Jiles, who once hosted MC challenges in Camden, almost didn't let Fury rock the mic the first time they met because he was sure the "blind dude" was going to get clowned.
"He came out there and his moms dropped him off," Jiles said. "I was like, come on, who's going to watch him? He's blind."
Cool as ever, Fury chilled by the DJ booth until the last rapper spit. He then asked for the mic.
"They (crowd) was like, 'Trav give him the mic.' I thought they wanted to clown him," Jiles said.
"I gave it to him and he killed it."
Fury slayed more MCs at another Camden battle. Then Jiles took Fury to Atlanta to see what he could do in a large city.
"I took him to the MTV (regional competition) thing," Jiles said. "He killed 30-something MCs. He was the last MC standing."
It's impressive, but the MTV appearance didn't leave Fury thinking he's king of the ring in hip-hop's circus. That's for clowns and those who don't know that rappers don't blow up like their heads do.
"When you're sittin' on the couch and you pick up the remote and press the button on top, what are you turning on?" he said. "It's just television."
Fury earned the respect of the MTV champion, Wreckonize, from Miami.
"He had a dope flow," Wreckonize told www.hiphopgame.com. "It was close because Blind Fury surprised everyone."

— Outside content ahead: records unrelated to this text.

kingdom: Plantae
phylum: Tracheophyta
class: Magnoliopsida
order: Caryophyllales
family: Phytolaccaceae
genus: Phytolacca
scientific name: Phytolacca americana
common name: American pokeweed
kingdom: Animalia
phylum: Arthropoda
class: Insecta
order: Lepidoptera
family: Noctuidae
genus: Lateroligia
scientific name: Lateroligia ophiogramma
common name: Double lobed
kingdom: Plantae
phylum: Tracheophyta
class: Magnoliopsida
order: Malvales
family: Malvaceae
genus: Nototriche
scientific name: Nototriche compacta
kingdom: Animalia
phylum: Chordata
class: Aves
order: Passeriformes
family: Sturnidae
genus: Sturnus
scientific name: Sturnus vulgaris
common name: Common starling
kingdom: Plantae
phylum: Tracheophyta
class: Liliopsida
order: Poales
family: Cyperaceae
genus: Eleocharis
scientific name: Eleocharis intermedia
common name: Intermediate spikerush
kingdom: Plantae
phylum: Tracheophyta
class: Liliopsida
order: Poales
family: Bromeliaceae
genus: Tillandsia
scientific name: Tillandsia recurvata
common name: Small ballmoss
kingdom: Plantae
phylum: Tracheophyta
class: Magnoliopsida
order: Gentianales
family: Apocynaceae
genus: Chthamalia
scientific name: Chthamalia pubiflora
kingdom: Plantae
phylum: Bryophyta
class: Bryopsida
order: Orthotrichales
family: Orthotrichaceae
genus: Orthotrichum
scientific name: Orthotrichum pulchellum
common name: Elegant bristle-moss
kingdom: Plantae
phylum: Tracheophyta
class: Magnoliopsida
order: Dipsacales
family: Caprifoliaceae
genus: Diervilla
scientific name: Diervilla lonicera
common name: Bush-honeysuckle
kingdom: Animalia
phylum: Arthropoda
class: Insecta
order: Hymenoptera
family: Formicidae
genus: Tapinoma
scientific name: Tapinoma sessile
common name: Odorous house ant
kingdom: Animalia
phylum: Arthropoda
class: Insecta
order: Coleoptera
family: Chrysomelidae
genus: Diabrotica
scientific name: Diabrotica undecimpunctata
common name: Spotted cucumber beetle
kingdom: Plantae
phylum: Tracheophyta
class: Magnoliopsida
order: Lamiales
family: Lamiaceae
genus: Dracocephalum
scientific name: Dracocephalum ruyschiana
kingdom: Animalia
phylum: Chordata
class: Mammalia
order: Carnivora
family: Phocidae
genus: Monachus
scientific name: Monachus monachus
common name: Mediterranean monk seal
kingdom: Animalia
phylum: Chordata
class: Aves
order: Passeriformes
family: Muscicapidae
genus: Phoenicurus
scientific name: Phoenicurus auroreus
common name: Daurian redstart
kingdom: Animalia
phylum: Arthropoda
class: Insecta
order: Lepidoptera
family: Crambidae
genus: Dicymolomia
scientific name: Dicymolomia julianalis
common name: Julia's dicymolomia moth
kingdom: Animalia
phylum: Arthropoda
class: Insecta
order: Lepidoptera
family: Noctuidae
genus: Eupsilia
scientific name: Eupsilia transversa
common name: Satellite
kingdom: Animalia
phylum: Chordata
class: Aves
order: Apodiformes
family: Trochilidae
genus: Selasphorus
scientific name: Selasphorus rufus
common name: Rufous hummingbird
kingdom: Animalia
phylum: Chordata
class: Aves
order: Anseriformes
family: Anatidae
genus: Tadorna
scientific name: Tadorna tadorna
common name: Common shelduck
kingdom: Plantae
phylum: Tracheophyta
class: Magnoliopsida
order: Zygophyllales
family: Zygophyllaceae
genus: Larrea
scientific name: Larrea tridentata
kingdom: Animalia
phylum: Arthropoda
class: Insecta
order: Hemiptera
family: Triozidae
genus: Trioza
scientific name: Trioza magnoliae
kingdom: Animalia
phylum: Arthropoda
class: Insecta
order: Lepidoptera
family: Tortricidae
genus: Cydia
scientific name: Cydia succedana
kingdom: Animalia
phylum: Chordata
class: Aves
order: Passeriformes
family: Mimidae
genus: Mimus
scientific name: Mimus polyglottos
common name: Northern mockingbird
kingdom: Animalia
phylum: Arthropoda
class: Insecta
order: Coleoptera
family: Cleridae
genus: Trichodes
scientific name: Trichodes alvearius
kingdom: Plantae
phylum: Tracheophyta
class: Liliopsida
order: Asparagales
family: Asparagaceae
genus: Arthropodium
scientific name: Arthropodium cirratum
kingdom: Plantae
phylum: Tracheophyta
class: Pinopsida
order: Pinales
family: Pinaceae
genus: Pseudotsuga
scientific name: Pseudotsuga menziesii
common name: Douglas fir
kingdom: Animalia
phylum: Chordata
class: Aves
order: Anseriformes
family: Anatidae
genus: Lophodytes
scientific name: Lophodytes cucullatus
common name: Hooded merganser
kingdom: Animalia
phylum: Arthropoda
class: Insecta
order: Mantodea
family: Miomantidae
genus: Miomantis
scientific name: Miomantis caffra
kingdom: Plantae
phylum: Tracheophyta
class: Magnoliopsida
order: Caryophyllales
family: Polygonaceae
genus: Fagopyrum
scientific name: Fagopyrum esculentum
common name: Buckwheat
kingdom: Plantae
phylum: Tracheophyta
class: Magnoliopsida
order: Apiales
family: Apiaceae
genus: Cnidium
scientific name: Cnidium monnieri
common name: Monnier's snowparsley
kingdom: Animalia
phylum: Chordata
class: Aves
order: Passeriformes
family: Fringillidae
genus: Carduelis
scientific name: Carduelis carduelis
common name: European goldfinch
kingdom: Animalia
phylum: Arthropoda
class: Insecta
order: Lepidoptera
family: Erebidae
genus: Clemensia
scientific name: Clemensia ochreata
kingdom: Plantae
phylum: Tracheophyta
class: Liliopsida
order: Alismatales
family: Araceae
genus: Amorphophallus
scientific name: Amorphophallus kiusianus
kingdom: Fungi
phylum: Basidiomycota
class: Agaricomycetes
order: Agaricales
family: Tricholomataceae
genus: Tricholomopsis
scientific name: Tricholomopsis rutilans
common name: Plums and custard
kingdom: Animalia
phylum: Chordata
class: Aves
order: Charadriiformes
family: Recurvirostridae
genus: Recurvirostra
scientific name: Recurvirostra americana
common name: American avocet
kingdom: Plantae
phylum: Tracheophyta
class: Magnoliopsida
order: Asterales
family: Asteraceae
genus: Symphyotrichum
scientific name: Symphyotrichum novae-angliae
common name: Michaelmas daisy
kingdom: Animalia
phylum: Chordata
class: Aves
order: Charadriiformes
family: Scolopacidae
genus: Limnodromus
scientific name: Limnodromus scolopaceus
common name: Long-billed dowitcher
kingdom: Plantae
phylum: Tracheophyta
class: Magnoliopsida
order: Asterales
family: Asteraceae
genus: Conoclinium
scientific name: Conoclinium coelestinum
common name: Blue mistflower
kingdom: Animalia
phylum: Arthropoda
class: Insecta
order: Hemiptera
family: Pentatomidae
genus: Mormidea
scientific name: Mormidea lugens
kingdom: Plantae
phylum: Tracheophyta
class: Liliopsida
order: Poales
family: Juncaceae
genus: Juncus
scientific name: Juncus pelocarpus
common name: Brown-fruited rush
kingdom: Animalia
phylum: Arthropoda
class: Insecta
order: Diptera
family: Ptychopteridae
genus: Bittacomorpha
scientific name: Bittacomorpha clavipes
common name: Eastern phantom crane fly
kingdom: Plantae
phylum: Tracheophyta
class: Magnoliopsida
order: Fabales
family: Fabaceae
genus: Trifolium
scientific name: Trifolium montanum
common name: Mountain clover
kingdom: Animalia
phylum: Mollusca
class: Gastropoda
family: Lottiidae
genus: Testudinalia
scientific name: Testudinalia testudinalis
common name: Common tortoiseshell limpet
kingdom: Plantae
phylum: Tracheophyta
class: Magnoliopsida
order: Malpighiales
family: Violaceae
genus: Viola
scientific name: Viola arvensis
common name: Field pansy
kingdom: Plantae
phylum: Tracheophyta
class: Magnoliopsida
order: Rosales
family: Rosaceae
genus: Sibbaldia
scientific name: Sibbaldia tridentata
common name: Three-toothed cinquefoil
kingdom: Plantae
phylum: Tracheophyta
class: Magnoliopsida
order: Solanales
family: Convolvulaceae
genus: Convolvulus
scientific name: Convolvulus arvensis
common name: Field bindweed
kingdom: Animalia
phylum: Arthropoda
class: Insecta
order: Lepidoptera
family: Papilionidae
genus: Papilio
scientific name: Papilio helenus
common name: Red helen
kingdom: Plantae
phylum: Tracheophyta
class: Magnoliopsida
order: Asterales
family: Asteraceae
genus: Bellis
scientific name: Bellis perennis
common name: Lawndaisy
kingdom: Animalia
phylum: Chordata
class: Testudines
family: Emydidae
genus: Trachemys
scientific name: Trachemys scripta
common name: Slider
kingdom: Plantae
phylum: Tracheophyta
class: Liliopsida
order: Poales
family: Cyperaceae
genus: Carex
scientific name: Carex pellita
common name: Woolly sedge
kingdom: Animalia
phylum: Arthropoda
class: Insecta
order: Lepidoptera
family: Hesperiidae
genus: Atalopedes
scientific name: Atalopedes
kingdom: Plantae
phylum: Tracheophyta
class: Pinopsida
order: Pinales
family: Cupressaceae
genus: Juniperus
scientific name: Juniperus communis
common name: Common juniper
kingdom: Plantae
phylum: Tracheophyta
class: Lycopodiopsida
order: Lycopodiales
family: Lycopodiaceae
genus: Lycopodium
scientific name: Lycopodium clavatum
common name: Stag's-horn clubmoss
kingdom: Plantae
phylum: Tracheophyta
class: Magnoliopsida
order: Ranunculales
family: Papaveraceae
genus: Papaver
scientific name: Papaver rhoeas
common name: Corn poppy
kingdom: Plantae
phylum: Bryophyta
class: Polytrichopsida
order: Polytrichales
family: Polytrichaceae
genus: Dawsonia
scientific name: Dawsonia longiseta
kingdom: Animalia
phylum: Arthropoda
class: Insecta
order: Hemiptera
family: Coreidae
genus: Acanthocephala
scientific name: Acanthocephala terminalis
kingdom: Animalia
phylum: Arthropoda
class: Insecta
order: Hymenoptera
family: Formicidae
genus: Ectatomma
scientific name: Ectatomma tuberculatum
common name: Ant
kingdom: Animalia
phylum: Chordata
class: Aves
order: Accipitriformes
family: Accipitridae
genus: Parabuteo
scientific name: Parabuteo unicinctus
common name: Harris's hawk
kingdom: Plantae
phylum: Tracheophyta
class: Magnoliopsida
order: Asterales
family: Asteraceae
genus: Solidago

But Wreck wasn't into Fury's lyrics. "I wasn't too sure about that whole gangster image he kicked."
The gangster talk Fury drops is amusing, Venom said.
"He had a line, 'When you see me in the street, I hold heat,' " she said. "I don't want to be a part of your crew if you're holding heat."
Maybe Fury is as steady as Hauer was with the sword in the movie. Maybe.
What is certain is that Fury doesn't surprise anyone now. At the End of the Weak Grand Championships in New York this summer, Fury battled big underground names such as Reef The Lost Cauze, Breez Evahflowin' and Pumpkinhead.
Someday, Fury wants the battling to stop.
"I don't want to be cast as a battle rapper," Fury said. "A true lyricist can battle and make songs.
"Battlin' on the street corner is not sellin'. Battlin' is good for publicity, having fun and letting off steam."
On the "Gifted" EP, Fury makes songs around a direct, stone-cold flow. His topics have cohesiveness that less-practiced rappers lack.
And those guys get to write down their rhymes. Like Jay-Z, who is famous for not putting his lyrics on paper, Fury has to record his ideas immediately or commit the words to memory.
"Rhymes hit me in the most inopportune moments. I could be chillin' around no booth, no recorder," he said.
"It's a lot of stuff I spit that you'll never hear because it's never been recorded. It's some of the hottest."
Even hotter is the fact that Fury programs most of his beats, plays the keyboards and sings the hooks on his records.
"He did everything on there," Jiles said. "Every song you hear on there is him. I call him Beethoven."
Who, after all, wrote some def jams.